Google's rather ambitious WebP image format project has been adding quite a few very interesting features, on top of the list being support for animation, transparency and, perhaps the biggest addition, lossless encoding.
In one fell swoop, WebP, which started out as a replacement for JPEG, now threatens the existence of both GIFs and PNGs, basically all three image formats in which the vast majority of images online are encoded.
Where as, until now, WebP was a strong player, theoretically, and had the potential to be one of the popular image formats online, with the new additions, WebP has the potential to become the only image format used on the web.
"Last month we announced WebP support for animation, ICC profile, XMP metadata and tiling. Today, we introduce a new mode in WebP to compress images losslessly, and support for transparency – also known as alpha channel – in both the lossless and lossy modes," Jyrki Alakuijala, Vikas Arora and Urvang Joshi, three Google software engineers working on the project, announced.

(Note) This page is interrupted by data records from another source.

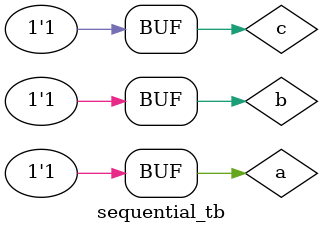
<source format=sv>


/*
:name: sequential_block
:description: sequential block check
:tags: 9.3.1
*/
module sequential_tb ();
  reg a = 0;
  reg b = 0;
  reg c = 0;
  initial begin
//        ^^^^^ keyword.control.begin.sv
    a = 1;
    b = a;
    c = b;
  end
//^^^ keyword.control.end.sv
endmodule

</source>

"With these new modes, you can now use WebP to better compress all types of images on the web," they provide a very quick summary of WebP's potential.
Recently, the WebP team made the first step towards moving away from just providing a JPEG alternative. It introduced support for animations, in a style similar to how GIFs handle it.
Because of the much higher quality of the images compressed via WebP, either lossy or lossless, compared to GIF, the new image format, once it gets standardized and supported, should be favorite for anyone now using GIF simply because it supports animations.
Now comes another punch, with the addition of lossless compression as well as transparency, WebP competes with PNG. There are two big reasons why you'd want to use PNG instead of JPEG, one is the fact that it offers lossless compression therefore higher quality and the other is that it supports transparency.
WebP has the same advantages, but also smaller sizes. What's more, a unique advantage is that WebP supports transparency when using lossy compression as well, resulting in much smaller images.
Overall, WebP is really starting to look like the Holy Grail of web images, but all of these features and the format itself are still very much in active development.
What's more, even if WebP does become a really solid option technologically, there's no guarantee that anyone online will adopt it or that browsers will support it. Only Google Chrome and Opera support it now and just an older version of the format, without animations, lossless encoding or transparency.